_WHAT TO PRODUCE_
Within the entries below, how many lines carry the word "shall"? State the number and stop.

※

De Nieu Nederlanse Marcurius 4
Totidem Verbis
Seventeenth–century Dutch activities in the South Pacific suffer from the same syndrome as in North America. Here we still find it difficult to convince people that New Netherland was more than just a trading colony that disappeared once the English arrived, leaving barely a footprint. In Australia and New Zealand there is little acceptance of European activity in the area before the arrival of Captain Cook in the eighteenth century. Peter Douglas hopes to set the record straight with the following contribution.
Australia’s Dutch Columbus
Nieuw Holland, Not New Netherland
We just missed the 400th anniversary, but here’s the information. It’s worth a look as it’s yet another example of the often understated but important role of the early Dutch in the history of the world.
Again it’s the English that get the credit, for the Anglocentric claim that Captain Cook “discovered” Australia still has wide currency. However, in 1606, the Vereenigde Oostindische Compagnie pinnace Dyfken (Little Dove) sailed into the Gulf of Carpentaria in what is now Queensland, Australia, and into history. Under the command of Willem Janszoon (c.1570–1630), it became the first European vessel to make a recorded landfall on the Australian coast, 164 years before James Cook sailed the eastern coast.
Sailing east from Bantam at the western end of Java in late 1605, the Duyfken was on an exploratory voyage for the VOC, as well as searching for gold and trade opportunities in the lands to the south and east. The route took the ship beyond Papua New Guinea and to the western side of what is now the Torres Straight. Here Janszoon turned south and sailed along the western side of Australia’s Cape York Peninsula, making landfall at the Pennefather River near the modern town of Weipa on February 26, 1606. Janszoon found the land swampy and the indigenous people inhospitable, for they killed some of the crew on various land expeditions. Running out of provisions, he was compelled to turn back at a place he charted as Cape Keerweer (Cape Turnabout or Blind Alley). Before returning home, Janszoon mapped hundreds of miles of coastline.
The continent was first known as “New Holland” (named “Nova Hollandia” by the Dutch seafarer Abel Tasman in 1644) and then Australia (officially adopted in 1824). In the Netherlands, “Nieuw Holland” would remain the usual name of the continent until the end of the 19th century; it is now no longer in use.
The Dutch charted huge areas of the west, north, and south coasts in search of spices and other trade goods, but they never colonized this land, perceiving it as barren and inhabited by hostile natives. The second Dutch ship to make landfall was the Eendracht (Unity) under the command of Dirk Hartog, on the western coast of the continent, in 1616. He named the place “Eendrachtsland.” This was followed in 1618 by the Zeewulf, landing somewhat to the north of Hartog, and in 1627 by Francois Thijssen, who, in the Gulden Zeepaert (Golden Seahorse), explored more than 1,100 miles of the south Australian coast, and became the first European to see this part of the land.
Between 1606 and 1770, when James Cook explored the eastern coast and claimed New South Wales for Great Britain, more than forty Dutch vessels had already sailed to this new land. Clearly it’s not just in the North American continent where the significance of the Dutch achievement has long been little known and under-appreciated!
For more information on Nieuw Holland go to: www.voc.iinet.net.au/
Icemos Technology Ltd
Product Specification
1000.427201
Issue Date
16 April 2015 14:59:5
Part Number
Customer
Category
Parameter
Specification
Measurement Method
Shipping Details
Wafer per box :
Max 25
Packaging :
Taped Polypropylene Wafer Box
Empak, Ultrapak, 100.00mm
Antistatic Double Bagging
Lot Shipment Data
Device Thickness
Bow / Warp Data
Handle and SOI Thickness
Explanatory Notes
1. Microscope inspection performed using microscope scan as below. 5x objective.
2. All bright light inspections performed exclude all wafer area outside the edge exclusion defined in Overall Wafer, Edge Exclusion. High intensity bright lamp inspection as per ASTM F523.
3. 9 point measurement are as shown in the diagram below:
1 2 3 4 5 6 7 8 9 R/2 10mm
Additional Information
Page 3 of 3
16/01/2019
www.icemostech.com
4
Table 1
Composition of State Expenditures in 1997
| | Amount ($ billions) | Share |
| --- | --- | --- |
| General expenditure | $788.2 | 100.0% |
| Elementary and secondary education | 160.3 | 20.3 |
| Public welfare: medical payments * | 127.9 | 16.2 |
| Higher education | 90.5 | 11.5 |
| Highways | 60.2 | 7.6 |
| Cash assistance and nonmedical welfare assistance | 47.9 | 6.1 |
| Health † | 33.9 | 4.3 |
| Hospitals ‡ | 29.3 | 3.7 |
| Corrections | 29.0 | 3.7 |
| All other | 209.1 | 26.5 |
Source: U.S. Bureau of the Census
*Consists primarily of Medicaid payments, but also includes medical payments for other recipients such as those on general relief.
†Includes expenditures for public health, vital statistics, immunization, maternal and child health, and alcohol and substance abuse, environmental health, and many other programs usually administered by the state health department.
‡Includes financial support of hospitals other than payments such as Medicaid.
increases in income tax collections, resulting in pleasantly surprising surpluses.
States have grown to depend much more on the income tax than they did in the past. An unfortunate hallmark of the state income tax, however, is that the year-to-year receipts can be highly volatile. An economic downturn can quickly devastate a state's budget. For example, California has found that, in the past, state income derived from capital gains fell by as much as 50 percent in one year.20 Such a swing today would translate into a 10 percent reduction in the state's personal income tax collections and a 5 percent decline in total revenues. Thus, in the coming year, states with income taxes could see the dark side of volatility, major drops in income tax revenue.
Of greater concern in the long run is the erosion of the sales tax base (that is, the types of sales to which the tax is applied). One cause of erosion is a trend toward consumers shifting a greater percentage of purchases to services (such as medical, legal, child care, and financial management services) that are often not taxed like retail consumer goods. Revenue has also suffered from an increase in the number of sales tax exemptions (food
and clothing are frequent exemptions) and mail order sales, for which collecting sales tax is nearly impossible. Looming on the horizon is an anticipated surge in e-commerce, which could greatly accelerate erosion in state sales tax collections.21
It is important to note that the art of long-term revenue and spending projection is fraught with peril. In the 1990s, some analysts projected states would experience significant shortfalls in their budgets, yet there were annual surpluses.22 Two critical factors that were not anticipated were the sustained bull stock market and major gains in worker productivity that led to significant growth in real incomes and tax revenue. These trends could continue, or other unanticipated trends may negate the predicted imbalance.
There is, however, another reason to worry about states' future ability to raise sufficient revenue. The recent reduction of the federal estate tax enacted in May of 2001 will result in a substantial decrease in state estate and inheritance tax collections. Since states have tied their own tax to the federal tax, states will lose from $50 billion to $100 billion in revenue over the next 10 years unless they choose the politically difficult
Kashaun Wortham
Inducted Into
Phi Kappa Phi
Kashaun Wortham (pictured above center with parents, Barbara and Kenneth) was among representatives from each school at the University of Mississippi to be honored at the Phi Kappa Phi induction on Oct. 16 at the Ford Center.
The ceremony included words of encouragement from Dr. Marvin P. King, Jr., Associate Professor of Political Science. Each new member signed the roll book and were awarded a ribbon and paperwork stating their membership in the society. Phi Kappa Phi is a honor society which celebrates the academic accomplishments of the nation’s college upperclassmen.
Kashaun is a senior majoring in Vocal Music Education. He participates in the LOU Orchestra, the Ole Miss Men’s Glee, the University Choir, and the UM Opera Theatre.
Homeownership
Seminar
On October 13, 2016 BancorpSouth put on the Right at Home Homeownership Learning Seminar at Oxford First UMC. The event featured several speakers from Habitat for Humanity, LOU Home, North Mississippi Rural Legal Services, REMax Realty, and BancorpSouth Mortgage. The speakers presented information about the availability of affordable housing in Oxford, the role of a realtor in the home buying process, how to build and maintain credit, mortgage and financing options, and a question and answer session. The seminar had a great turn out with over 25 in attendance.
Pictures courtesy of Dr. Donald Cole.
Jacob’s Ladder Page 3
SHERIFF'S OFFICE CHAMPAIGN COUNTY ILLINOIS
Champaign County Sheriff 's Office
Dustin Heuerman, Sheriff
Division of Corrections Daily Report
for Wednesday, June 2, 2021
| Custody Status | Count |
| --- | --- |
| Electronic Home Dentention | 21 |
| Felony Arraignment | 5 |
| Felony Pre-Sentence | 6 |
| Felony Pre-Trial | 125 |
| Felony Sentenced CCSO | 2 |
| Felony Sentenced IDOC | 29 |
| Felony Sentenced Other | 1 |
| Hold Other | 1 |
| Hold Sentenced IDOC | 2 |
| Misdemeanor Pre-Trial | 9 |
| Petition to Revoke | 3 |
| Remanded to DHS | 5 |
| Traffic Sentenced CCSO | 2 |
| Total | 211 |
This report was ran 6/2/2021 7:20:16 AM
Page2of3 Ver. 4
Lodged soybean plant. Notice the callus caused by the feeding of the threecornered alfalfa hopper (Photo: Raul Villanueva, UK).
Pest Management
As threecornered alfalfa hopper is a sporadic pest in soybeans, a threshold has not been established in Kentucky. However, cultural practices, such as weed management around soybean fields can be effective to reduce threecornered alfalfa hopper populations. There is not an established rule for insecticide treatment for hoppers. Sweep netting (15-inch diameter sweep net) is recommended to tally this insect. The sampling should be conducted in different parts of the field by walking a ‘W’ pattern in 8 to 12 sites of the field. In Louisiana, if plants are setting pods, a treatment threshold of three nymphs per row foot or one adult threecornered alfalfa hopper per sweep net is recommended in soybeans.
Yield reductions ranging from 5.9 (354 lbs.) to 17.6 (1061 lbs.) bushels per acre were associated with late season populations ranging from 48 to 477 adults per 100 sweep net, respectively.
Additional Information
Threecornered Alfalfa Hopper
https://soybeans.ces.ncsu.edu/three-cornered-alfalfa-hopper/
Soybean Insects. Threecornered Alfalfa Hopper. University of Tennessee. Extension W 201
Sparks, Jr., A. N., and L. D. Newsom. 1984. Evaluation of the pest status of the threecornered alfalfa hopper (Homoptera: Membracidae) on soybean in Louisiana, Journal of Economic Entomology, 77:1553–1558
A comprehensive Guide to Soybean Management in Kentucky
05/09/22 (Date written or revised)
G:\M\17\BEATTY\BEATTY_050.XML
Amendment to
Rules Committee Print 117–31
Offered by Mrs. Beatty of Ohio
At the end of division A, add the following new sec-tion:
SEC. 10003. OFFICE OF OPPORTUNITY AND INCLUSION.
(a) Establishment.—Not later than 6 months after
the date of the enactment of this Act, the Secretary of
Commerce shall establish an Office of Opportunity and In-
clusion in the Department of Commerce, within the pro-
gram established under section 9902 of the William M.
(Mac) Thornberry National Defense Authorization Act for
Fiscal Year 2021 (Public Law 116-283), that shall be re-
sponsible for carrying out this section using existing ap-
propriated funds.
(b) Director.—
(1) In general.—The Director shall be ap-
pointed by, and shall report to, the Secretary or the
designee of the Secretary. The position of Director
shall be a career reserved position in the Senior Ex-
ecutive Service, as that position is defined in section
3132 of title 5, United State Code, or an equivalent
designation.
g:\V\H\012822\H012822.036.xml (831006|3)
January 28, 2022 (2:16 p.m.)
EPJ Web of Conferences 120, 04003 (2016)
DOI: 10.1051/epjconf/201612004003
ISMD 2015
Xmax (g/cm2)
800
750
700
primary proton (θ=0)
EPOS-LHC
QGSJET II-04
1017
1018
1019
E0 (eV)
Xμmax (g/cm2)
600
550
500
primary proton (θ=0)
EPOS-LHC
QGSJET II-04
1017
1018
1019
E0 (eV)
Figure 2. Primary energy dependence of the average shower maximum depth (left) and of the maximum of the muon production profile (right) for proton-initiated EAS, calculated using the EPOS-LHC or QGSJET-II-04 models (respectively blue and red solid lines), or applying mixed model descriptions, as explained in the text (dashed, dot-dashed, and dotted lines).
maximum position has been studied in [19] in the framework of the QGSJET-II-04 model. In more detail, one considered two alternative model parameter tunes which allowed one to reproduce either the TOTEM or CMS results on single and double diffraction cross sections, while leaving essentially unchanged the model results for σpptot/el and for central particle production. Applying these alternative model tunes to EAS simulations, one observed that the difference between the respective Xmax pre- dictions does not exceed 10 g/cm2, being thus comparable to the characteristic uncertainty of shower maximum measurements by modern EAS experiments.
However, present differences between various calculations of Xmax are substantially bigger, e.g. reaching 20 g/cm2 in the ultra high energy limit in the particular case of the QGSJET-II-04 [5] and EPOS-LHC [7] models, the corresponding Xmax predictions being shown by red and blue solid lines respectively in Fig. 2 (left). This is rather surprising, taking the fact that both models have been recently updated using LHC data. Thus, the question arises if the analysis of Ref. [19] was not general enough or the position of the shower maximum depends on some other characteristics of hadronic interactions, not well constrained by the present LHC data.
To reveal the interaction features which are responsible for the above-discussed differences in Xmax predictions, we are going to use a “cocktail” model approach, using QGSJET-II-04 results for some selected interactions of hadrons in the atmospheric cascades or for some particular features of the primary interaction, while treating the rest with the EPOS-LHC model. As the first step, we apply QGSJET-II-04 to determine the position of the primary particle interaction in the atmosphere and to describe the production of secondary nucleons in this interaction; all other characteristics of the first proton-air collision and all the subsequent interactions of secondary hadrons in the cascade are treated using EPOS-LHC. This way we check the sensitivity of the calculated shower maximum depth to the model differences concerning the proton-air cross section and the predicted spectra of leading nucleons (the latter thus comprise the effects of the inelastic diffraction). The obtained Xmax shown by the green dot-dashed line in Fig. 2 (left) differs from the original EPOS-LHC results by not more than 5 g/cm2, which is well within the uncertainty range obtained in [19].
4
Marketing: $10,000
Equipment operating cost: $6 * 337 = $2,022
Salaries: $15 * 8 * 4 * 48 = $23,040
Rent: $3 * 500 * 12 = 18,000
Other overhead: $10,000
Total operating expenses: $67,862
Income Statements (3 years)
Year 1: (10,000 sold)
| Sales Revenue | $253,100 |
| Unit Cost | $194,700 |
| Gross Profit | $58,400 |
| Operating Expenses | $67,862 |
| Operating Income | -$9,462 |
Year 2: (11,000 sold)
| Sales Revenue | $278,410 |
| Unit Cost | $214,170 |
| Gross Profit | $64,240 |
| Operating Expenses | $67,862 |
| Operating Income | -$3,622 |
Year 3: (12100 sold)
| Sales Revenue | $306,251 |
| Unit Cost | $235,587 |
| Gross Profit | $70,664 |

※

_EXERCISE RESULT_
5